Excerpt to read:
The Company presents certain items separately, which are unusual, by virtue of their size and incidence, in the context of our ongoing core operations, as we believe this presentation represents the underlying business more accurately and reflects the manner in which investors typically analyse the results.  In the current period we have presented the estimated costs relating to the closure of European air space due to the Icelandic volcanic ash disruptions as an exceptional item.  In the prior year we have presented the impairment of our investment in Aer Lingus separately because of the unusual nature of this.  Any amounts deemed "exceptional" for management discussion and analysis purposes have been classified for the purposes of the IFRS income statement in the same way as non exceptional amounts of the same nature.  

 

 

2.       Estimates

The preparation of financial statements requires management to make judgements, estimates and assumptions that affect the application of accounting policies and the reported amounts of assets and liabilities, income and expense.  Actual results may differ from these estimates.

 

In preparing these consolidated financial statements, the significant judgements made by management in applying the Group's accounting policies and the key sources of estimation uncertainty were the same as those that applied in the most recent published consolidated financial statements.

(Stored records)

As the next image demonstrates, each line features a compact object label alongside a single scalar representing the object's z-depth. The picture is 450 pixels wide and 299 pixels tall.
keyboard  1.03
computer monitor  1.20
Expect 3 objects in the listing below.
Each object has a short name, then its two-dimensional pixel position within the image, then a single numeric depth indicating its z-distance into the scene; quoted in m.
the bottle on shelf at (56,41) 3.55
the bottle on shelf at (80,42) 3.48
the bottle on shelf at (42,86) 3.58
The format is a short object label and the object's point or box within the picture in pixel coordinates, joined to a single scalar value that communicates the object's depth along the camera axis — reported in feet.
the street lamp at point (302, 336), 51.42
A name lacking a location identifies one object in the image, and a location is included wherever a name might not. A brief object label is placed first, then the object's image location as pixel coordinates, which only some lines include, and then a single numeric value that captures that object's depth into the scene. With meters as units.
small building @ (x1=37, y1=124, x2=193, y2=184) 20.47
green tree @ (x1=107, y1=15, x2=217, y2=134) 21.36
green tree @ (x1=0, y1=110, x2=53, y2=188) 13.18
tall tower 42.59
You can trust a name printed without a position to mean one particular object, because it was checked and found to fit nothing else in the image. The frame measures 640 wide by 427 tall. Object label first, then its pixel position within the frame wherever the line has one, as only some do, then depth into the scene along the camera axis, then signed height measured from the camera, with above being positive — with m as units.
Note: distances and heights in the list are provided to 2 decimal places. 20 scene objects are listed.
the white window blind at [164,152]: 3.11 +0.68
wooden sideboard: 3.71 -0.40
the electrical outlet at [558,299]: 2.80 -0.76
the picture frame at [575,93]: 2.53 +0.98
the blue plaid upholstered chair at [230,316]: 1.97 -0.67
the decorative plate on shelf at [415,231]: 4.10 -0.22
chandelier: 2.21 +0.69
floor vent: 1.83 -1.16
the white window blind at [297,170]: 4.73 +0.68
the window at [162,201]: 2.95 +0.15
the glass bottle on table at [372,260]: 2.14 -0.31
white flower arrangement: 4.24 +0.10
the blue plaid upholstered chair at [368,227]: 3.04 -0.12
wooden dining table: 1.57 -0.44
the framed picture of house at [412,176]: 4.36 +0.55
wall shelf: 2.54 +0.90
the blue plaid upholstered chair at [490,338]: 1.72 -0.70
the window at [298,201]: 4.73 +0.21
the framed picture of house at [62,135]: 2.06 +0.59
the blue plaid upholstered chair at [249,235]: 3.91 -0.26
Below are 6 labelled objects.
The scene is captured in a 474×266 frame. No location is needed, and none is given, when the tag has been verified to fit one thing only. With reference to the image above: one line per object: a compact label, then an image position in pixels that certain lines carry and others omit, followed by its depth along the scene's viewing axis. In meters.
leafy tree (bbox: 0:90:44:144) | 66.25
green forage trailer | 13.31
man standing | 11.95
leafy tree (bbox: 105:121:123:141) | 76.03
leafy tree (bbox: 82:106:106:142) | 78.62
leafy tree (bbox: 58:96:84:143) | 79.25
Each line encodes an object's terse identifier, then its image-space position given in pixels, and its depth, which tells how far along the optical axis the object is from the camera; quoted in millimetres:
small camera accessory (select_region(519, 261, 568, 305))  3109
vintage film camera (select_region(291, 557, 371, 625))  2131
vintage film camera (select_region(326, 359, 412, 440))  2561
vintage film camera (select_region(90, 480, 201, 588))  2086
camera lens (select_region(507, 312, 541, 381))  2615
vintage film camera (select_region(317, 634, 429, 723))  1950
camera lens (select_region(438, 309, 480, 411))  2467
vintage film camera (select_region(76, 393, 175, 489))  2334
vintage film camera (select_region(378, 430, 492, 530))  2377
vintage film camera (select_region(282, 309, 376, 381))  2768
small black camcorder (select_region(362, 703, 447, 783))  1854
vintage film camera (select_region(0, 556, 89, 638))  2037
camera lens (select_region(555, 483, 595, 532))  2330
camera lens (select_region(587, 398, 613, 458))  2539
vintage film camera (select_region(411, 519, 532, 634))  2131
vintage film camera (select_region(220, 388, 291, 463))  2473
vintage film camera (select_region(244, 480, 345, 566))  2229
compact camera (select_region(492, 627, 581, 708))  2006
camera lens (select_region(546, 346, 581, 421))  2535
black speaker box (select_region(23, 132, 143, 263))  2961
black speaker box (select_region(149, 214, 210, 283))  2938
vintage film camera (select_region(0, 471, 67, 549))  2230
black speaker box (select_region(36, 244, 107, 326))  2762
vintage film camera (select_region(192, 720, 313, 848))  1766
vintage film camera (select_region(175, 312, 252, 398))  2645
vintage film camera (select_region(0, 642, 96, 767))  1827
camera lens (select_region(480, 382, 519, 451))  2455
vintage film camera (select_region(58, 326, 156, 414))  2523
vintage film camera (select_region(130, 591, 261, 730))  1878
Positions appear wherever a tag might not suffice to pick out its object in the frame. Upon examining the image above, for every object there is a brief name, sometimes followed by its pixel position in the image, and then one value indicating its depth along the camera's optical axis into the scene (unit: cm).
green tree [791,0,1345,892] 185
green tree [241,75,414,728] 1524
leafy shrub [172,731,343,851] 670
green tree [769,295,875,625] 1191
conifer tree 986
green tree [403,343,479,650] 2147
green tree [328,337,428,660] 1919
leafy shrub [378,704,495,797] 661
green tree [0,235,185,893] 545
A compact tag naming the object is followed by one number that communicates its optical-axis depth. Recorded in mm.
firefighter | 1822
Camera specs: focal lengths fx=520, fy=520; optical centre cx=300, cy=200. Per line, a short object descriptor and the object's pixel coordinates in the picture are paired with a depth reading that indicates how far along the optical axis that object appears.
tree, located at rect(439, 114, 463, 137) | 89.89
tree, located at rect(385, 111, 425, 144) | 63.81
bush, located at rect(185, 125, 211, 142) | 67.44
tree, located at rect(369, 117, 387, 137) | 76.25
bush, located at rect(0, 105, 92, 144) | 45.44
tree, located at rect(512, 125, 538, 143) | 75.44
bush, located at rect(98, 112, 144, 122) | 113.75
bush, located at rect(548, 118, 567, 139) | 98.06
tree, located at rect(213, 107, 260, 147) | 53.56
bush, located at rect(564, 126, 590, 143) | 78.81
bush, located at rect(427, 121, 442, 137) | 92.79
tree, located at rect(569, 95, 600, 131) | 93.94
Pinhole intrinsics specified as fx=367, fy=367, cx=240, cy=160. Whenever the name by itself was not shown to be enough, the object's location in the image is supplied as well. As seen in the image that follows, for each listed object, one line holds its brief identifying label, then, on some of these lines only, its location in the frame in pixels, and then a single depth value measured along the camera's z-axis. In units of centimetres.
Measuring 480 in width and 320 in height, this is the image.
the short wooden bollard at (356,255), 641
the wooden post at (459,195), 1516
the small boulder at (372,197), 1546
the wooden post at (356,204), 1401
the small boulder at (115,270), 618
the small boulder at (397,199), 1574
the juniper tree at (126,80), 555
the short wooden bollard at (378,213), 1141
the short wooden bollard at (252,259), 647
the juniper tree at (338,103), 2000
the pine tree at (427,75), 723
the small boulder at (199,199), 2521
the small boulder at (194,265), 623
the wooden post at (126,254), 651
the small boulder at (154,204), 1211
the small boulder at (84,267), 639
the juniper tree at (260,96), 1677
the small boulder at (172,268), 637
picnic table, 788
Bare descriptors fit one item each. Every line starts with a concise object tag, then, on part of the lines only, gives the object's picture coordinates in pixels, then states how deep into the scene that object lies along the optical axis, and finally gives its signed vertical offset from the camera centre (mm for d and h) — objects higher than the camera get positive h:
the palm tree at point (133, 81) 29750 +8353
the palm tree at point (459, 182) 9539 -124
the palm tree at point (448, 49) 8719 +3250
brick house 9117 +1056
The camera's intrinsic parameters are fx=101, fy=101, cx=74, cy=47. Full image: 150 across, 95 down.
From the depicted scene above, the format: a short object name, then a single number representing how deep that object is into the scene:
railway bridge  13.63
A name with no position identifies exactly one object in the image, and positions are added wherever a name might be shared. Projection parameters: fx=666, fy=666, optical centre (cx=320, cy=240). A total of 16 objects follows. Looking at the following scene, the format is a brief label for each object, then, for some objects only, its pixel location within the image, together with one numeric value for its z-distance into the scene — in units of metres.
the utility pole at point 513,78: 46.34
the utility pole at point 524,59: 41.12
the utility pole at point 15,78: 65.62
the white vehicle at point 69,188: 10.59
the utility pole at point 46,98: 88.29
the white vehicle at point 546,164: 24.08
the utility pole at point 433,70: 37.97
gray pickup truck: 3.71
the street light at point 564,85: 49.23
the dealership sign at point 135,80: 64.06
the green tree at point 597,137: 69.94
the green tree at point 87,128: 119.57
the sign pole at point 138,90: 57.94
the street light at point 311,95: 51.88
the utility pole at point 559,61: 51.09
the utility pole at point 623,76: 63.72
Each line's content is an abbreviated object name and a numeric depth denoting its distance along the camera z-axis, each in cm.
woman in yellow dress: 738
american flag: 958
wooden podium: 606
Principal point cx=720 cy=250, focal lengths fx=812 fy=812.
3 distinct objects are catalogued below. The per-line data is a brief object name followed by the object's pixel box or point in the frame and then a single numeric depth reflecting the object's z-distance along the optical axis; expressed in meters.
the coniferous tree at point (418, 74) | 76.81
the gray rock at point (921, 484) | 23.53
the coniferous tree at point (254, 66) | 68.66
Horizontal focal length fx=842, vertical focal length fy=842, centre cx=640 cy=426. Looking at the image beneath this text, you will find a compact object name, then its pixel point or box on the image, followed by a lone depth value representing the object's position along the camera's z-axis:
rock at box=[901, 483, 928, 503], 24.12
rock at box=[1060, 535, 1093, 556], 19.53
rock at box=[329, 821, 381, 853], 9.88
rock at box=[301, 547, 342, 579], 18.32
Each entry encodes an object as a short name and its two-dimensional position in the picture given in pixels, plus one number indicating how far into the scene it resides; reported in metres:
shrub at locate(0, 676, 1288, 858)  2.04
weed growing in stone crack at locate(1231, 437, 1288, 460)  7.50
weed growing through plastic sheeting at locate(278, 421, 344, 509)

Try it: In the financial statement excerpt, what did the company present as an exceptional item in the current period?

Answer section: The estimated costs relating to the closure of European air space due to the Icelandic volcanic ash disruptions.